Sleep is when our body heals from surgery, chemotherapy and radiation treatments. Doctors often prescribe mesothelioma patients anti-anxiety or sleep medications after treatments. Short-term use of these drugs is safe and helpful. Long-term sleep problems can be more than just an annoyance. They can actually affect our ability to fight the cancer and heal from surgery.

For people who don’t want to take or cannot use anti-anxiety or sleep medications, there are herbal supplements that have shown promise, helping some patients sleep. These supplements include valerian, kava, melatonin and chamomile teas. Please check with your physician to ensure these supplements are safe to use with all your other medications. Herbal supplements could interact with prescribed medications.

Using Cognitive and Behavioral Strategies to Sleep

Some cancer patients can benefit from a few cognitive and behavioral tips, including slight changes in the environment in which they sleep, nutrient intake and adding some soothing music to their routine.

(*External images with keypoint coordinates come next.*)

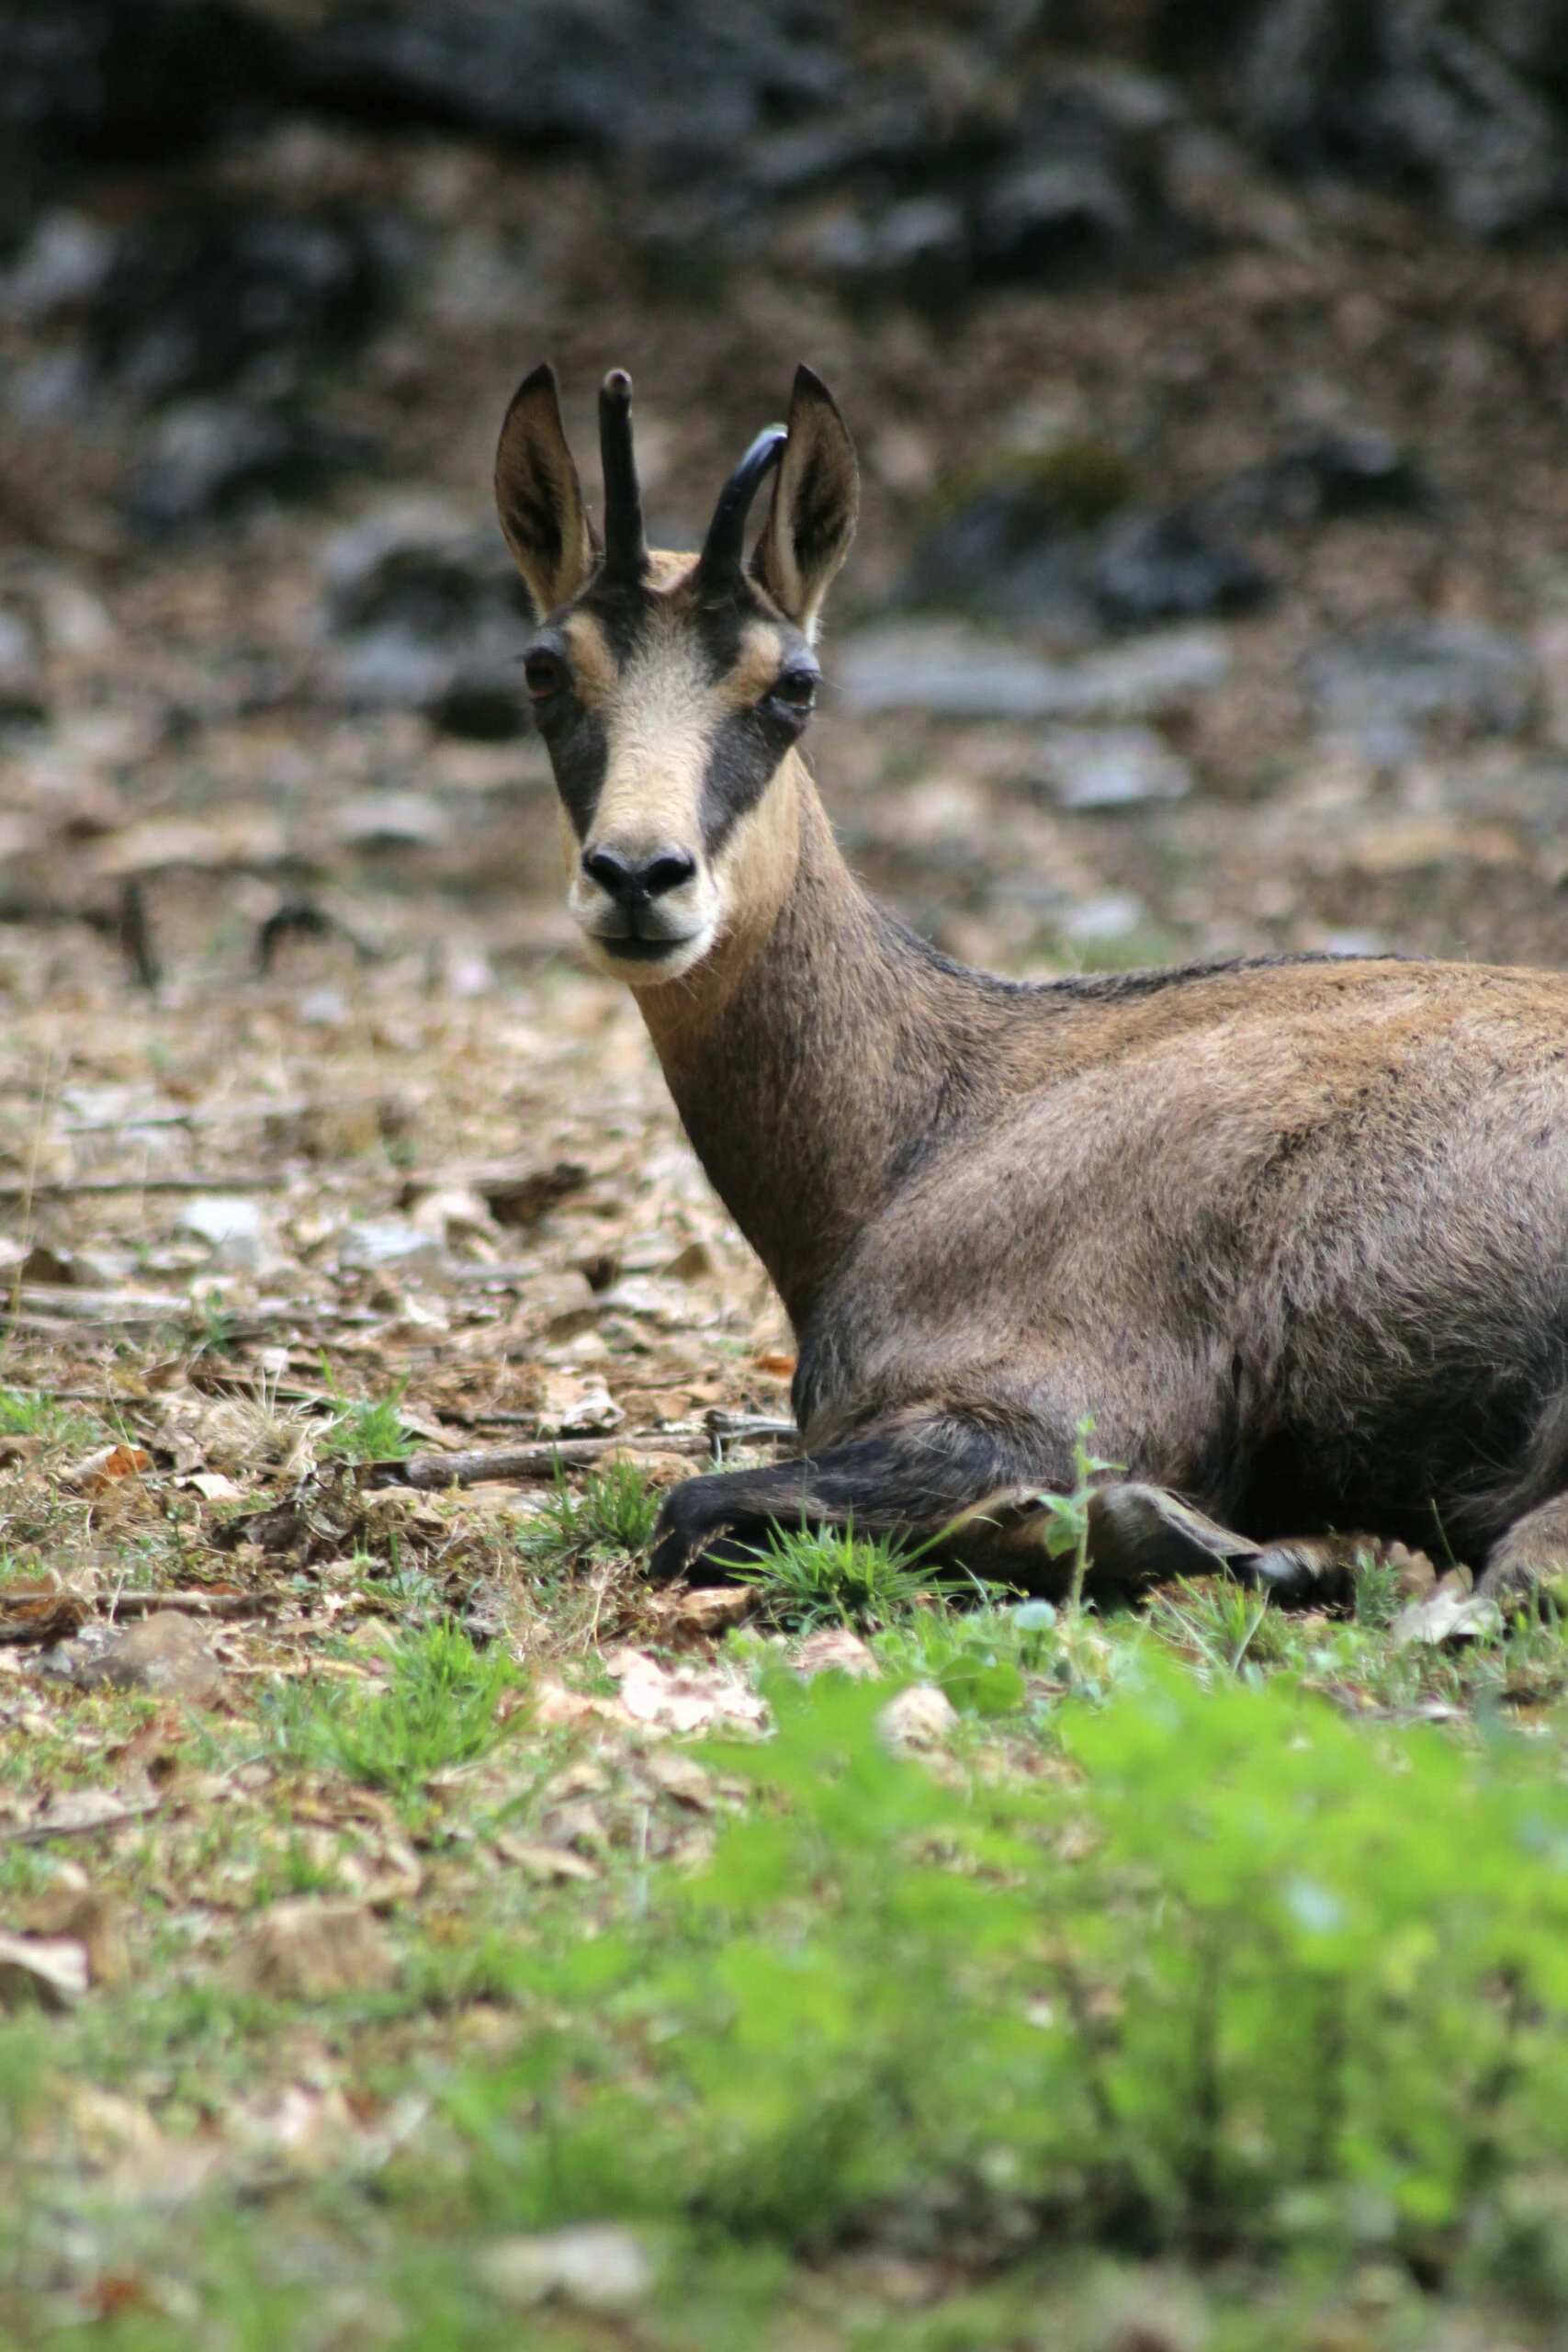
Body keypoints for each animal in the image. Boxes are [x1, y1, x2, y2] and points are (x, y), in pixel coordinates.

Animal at [494, 359, 1568, 1605]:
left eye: (794, 684)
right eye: (544, 668)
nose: (638, 875)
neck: (931, 1123)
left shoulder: (1043, 1385)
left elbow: (696, 1504)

  • Sleep Environment: As a society, we have brought too much technology and artificial light into our bedrooms, and it has been proved to negatively affect our sleep patterns. For those of us who are parents, we can recall the way we created a cool, dark, quiet and stimulation-free environment in our child’s bedroom to help our young children sleep. We need to do the same thing in our own bedrooms. Ideally, our bedrooms shouldn’t have televisions, phones, computers, video games or too much light, as these things keep us too ‘stimulated’ to sleep.
  • Stimulants and Depressants: Avoid caffeine, alcohol, heavy meals and aerobic exercise at least 3-4 hours before bedtime. Coffee can decrease the quality of sleep; alcohol might induce sleep, but it also reduces sleep quality; and while eating too much might make you drowsy, lying down with a full stomach can induce indigestion. Exercising releases endorphins that stimulate the body, keeping you awake.
  • Music: Soft, relaxing music helps some people drift into sleep. The music can drown out background noise. Soothing music has been shown to slow our brain waves to the point of falling asleep.

The bottom line is that sleep problems are very common when someone is battling mesothelioma, but they aren’t untreatable.

Reaching out to your doctor, making small changes to your patterns of rest or taking sleep aids could help you sleep better.